• _ATTIVITÀ DA SVOLGERE_
**a)** Secondo il brano sull'esperienza di Giorgia e Paolo all'estero, perché Giorgia ha lasciato il lavoro? Rispondi in una o due frasi.
**b)** Nel brano sull'esperienza di Giorgia e Paolo all'estero, per quanto tempo la coppia è rimasta negli EAU?
**c)** Prosegui il racconto sulla vita da expat di Giorgia e Paolo a partire dall'ultima frase del brano.

• _BRANO DI TESTO_
┄┄┄┄┄┄┄┄┄┄

Verso una nuova direzione
Giorgia e Paolo rimangono negli EAU per quasi dieci anni. Poi arriva il momento di partire.
“Mio marito ha ricevuto un’offerta di lavoro che ci avrebbe portati in Asia. Non volevo lasciare gli EAU perché là, anche se expat, mi sentivo a casa mia.
C’è stato un particolare che ci ha portati alla decisione. La crisi del 2008. Pensammo che inserirci in un altro contesto avrebbe reso più versatili le nostre capacità professionali ed è stata la cosa migliore che potevamo fare per noi stessi.”
In quel periodo, a pesare sulla loro condizione di expat c’era anche la difficoltà ad avere un figlio, un fatto che sulla coppia, come sulle individualità, cominciava a pesare.
“Ci siamo detti: cambiamo aria! Ho cercato una clinica nella nuova città in Asia e, dopo molti tentativi falliti, e con tutti gli aspetti emotivi del caso, trovai il posto giusto e il risultato è che adesso abbiamo un figlio di sei anni, Nicola. E questa è la cosa più importante.”
A causa del percorso di fecondazione, Giorgia ha abbandonato il lavoro per seguire dei protocolli molto rigidi, in modo da massimizzare l’efficacia delle terapie a cui si stava sottoponendo. “Per non impazzire mi sono messa ad imparare a cucinare e a dipingere.”
Attualmente, Giorgia sta tentando di reinserirsi nel mondo del lavoro ma le normative presenti nella sua nuova città in tema di lavoratori stranieri, unite al lungo periodo di distacco dall’attività professionale, rendono difficile e macchinosa la sua ricerca. Nel frattempo, Nicola è stato colpito da una malattia rara che ha richiesto cure particolari e che ha messo a rischio la sua vita. Così racconta Giorgia, che non si è fatta frenare dalla paura e dallo spaesamento del ritrovarsi nuovamente expat in un paese sconosciuto.

┄┄┄┄┄┄┄┄┄┄

• _DATI FORNITI_

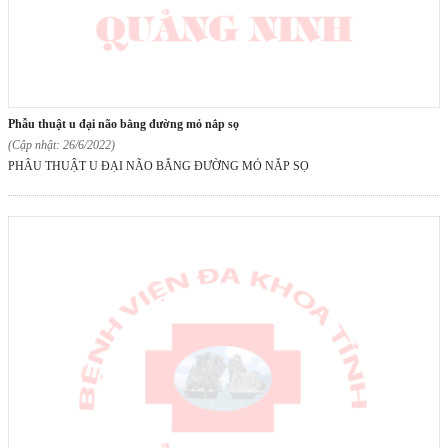
phẫu thuật u đại não bằng đường mỏ nắp sọ
(Cập nhật: 26/6/2022)
PHẪU THUẬT U ĐẠI NÃO BẰNG ĐƯỜNG MỎ NẮP SỌ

┄┄┄┄┄┄┄┄┄┄

• _RISPOSTE ALLE ATTIVITÀ_
**a)** Giorgia ha lasciato il lavoro a causa del percorso di fecondazione. Doveva seguire protocolli molto rigidi per massimizzare l'efficacia delle terapie a cui si stava sottoponendo.

**b)** Per quasi dieci anni.

**c)**
“Quanto è accaduto è stato per me un colpo duro. Mio marito doveva stare fuori più giorni per lavoro e ad un tratto al bambino è salita una febbre altissima. Sono corsa a cercare un dottore, sono entrata in una clinica trovandomi di fronte a varie difficoltà relative a documenti e assicurazioni.
Io ero da sola e i medici non sapevano di cosa si potesse trattare. Ero sicura che non avrei fatto la cosa giusta a lasciarlo lì. Ho deciso di trasferirlo in un’altra clinica.
Qui, fortunatamente, un medico è riuscito a diagnosticare la malattia di mio figlio. Appena in tempo, “mi ha detto: Il bambino non avrà grossi problemi in futuro e questo è stato possibile grazie alla sua determinazione. Questi sono momenti che una persona si porterà sempre dietro”.
Il sostegno della rete italiana
I rapporti che ha avuto con le comunità expat italiane nei due paesi hanno mostrato delle differenze. Negli Emirati erano giovani e con alcune persone si sono mantenuti in forte contatto per tutto il periodo passato lì.
Dove si trovano ora, Giorgia non ha avuto sempre un buon rapporto con il resto della comunità. In alcuni casi si è sentita abbandonata da alcuni gruppi che ha cominciato a frequentare.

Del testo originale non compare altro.